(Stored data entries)
*** Begin section ***

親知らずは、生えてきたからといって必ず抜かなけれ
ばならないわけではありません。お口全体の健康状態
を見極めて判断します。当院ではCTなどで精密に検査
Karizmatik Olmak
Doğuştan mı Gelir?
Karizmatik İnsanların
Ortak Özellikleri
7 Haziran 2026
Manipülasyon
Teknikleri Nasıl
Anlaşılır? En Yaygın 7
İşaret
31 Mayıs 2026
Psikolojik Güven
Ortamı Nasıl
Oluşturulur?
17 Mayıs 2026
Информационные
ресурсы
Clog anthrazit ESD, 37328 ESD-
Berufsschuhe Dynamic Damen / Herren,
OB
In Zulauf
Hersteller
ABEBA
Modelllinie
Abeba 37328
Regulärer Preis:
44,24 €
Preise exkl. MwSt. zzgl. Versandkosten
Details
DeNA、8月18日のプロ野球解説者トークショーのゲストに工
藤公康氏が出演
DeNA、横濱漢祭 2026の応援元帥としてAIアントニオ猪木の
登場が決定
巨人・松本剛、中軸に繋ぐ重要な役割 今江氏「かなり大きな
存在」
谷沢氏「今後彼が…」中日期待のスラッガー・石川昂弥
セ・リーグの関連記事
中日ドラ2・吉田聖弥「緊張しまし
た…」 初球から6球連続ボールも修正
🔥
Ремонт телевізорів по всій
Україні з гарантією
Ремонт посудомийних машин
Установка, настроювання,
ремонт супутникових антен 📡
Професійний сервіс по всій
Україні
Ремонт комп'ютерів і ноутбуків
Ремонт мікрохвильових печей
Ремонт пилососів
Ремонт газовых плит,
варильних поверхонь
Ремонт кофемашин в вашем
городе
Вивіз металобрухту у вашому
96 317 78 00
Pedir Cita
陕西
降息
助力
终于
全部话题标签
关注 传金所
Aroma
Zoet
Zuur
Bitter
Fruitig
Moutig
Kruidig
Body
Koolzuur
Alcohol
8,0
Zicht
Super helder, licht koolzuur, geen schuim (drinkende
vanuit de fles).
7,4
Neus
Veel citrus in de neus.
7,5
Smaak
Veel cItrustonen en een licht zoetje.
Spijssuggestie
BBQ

*** End section ***

* **TASK BRIEF**: All lines that contain the word "licht" must be copied from the records above.

* **THE ANSWER**:
Super helder, licht koolzuur, geen schuim (drinkende
Veel cItrustonen en een licht zoetje.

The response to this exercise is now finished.